La jeune Anglaise de 24 ans a maintenant décidé de se montrer comme elle est alors qu’elle se cachait sous des couches de vêtements par le passé.

(Photo gracieuseté SWNS.com)

Mort de son père

C’est à la suite de la mort de son père que la peau de Giorgia, 11 ans, s’est couverte de plaques rouges douloureuses, rapporte The Daily Mail.

«C’est souvent déclenché par un traumatisme. Quand j’ai perdu mon père, c’était la fin du monde. Tout était en morceaux, nous étions si proches. J’étais incapable de supporter de le perdre», rapporte le quotidien anglais.

À 13 ans, le verdict tombe: l’adolescente souffre de psoriasis. Stressée, victime de méchancetés de ses compagnons de classe et des gens dans la rue, sa dermatose ne fait qu’empirer.
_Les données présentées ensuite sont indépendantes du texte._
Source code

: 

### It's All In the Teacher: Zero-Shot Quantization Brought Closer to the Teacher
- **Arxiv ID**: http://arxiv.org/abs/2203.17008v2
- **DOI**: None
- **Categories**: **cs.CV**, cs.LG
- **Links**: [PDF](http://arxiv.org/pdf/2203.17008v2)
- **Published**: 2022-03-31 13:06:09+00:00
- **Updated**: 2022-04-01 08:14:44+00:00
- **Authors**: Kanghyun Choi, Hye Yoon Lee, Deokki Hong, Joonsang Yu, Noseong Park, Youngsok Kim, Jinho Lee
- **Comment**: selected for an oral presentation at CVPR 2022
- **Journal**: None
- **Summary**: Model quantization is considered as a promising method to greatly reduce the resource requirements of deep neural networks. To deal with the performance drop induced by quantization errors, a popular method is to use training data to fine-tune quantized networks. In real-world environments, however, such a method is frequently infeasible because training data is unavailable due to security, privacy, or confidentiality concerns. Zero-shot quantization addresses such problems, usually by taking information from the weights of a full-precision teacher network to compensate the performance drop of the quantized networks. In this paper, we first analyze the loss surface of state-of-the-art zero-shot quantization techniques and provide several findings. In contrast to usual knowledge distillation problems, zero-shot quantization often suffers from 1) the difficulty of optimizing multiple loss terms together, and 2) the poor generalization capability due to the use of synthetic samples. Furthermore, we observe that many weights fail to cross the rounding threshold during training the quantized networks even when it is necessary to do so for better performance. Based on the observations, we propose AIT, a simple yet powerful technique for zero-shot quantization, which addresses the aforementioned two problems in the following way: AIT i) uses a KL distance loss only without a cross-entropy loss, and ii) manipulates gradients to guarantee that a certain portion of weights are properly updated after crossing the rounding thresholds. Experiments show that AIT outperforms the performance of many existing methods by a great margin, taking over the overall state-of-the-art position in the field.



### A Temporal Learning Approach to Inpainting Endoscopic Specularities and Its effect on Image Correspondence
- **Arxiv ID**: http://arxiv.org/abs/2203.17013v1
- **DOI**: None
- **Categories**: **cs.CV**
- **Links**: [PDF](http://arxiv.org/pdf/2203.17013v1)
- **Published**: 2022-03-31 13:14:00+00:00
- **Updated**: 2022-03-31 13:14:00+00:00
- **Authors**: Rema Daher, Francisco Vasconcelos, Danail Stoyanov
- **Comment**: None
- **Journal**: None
(Photo gracieuseté SWNS.com)

Dégoûtante

«Les gens me regardaient comme si j’étais dégoûtante, qu’ils allaient attraper quelque chose. J’étais si préoccupée par ma condition que ça ruinait ma vie», ajoute la jeune femme qui a décidé de voir les choses autrement.

«Être stressée à propos de mes poussées de psoriasis et de ma peau qui desquame aggravaient les choses, maintenant je vois les choses de façon positive. Je me sens belle», soutient Giorgia qui n’hésite plus à se montrer en bikini.

Le psoriasis fait partie intégrante de sa vie et elle l’accepte.